Background: Integration of retroviral DNA into a germ cell may lead to a provirus that is transmitted vertically to that host's offspring as an endogenous retrovirus (ERV). In humans, ERVs (HERVs) comprise about 8% of the genome, the vast majority of which are truncated and/or highly mutated and no longer encode functional genes. The most recently active retroviruses that integrated into the human germ line are members of the Betaretrovirus-like HERV-K (HML-2) group, many of which contain intact open reading frames (ORFs) in some or all genes, sometimes encoding functional proteins that are expressed in various tissues. Interestingly, this expression is upregulated in many tumors ranging from breast and ovarian tissues to lymphomas and melanomas, as well as schizophrenia, rheumatoid arthritis, and other disorders.
Results: No study to date has characterized all HML-2 elements in the genome, an essential step towards determining a possible functional role of HML-2 expression in disease. We present here the most comprehensive and accurate catalog of all full-length and partial HML-2 proviruses, as well as solo LTR elements, within the published human genome to date.

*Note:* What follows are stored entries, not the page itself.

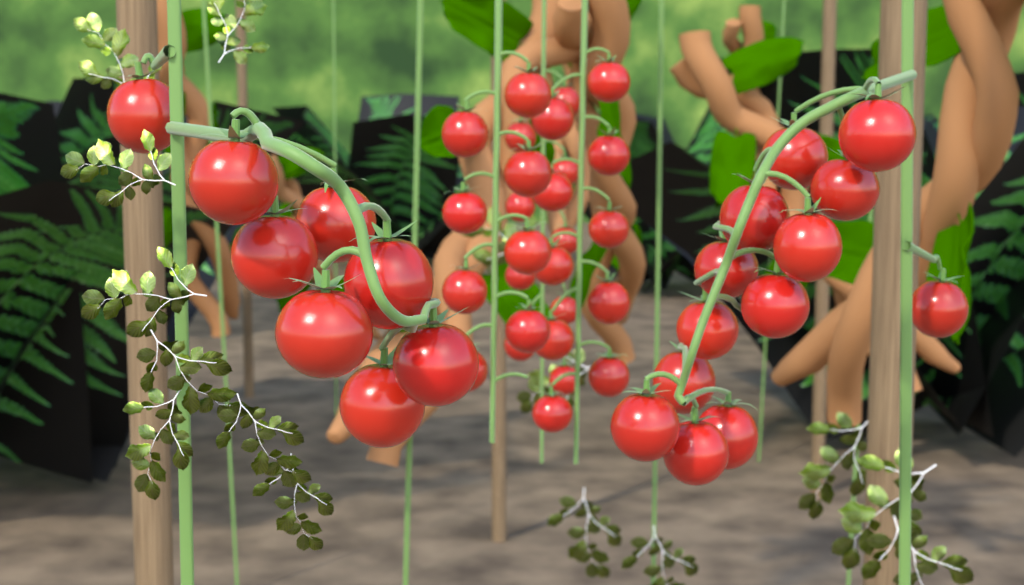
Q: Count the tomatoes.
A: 48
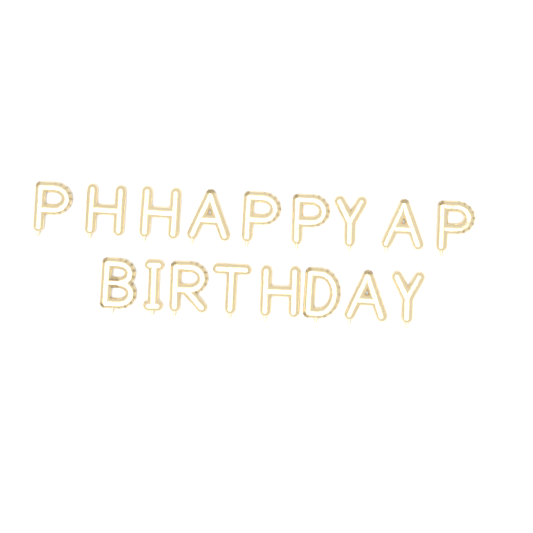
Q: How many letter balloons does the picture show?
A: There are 17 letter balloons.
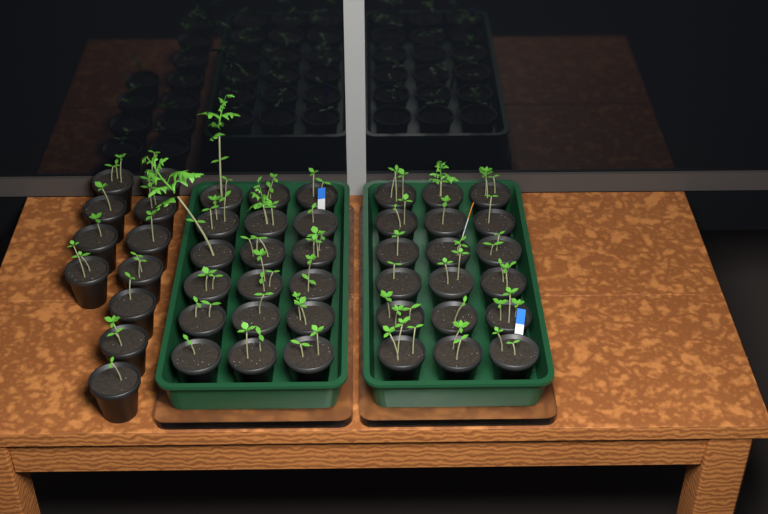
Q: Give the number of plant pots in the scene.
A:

Furthermore, we provide evidence for preferential maintenance of proviruses and solo LTR elements on gene-rich chromosomes of the human genome and in proximity to gene regions.
Conclusions: Our analysis has found and corrected several errors in the annotation of HML-2 elements in the human genome, including mislabeling of a newly identified group called HML-11. HML-elements have been implicated in a wide array of diseases, and characterization of these elements will play a fundamental role to understand the relationship between endogenous retrovirus expression and disease.